• [Assignment] Rewrite the lines of all the entries below with every "formazioni" swapped for "lineups", leaving everything else unchanged. Omit the pictures from your answer.

[Entries excerpted from a collection]
· · ·

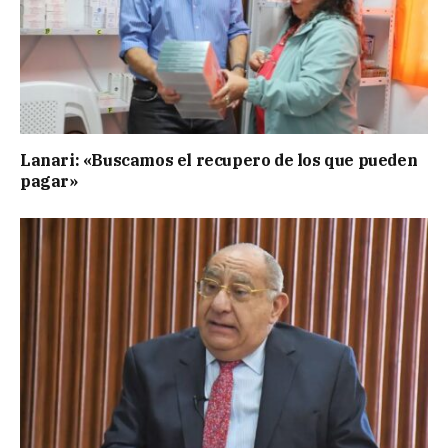
Lanari: «Buscamos el recupero de los que pueden
pagar»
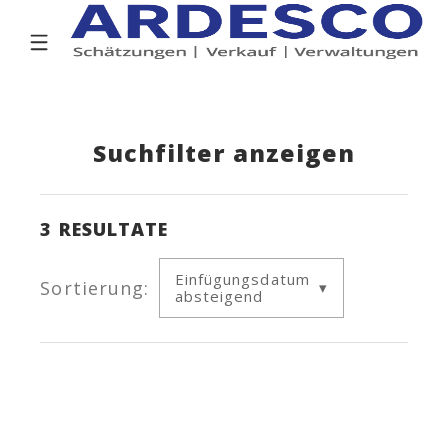
Suchfilter anzeigen
3
RESULTATE
Einfügungsdatum
Sortierung:
absteigend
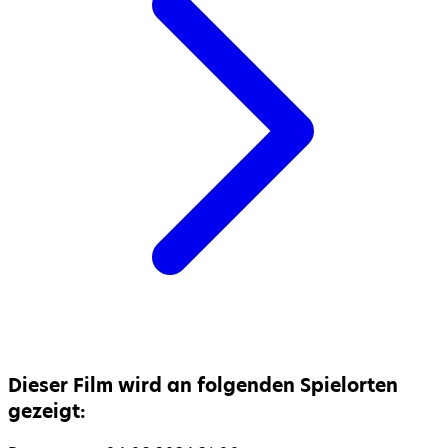
Dieser Film wird an folgenden Spielorten
gezeigt:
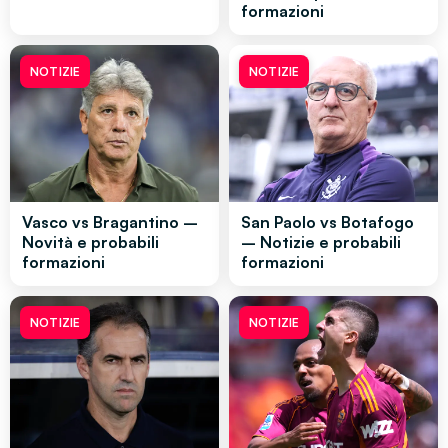
formazioni
NOTIZIE
NOTIZIE
Vasco vs Bragantino –
San Paolo vs Botafogo
Novità e probabili
– Notizie e probabili
formazioni
formazioni
NOTIZIE
NOTIZIE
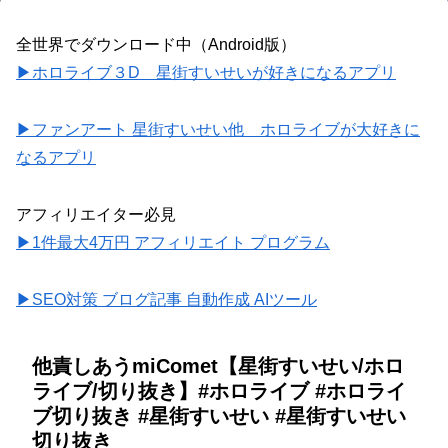
全世界でダウンロード中（Android版）
▶ホロライブ３D 星街すいせいが好きになるアプリ
▶ファンアート 星街すいせい他 ホロライブが大好きに
なるアプリ
アフィリエイター必見
▶1件最大4万円 アフィリエイト プログラム
▶SEO対策 ブログ記事 自動作成 AIツール
他責しあうmiComet【星街すいせい/ホロ
ライブ/切り抜き】#ホロライブ #ホロライ
ブ切り抜き #星街すいせい #星街すいせい
切り抜き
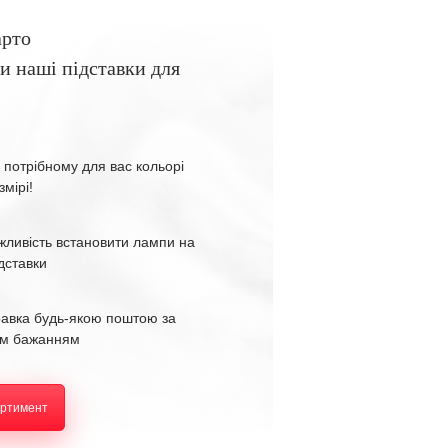
арто
и наші підставки для
 потрібному для вас кольорі
змірі!
жливість встановити лампи на
ідставки
равка будь-якою поштою за
м бажанням
ортимент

· · ·

• [Solution]
Lanari: «Buscamos el recupero de los que pueden
pagar»
Suchfilter anzeigen
3
RESULTATE
Einfügungsdatum
Sortierung:
absteigend
Dieser Film wird an folgenden Spielorten
gezeigt:
lineups
NOTIZIE
NOTIZIE
Vasco vs Bragantino –
San Paolo vs Botafogo
Novità e probabili
– Notizie e probabili
lineups
lineups
NOTIZIE
NOTIZIE
全世界でダウンロード中（Android版）
▶ホロライブ３D 星街すいせいが好きになるアプリ
▶ファンアート 星街すいせい他 ホロライブが大好きに
なるアプリ
アフィリエイター必見
▶1件最大4万円 アフィリエイト プログラム
▶SEO対策 ブログ記事 自動作成 AIツール
他責しあうmiComet【星街すいせい/ホロ
ライブ/切り抜き】#ホロライブ #ホロライ
ブ切り抜き #星街すいせい #星街すいせい
切り抜き
арто
и наші підставки для
 потрібному для вас кольорі
змірі!
жливість встановити лампи на
ідставки
равка будь-якою поштою за
м бажанням
ортимент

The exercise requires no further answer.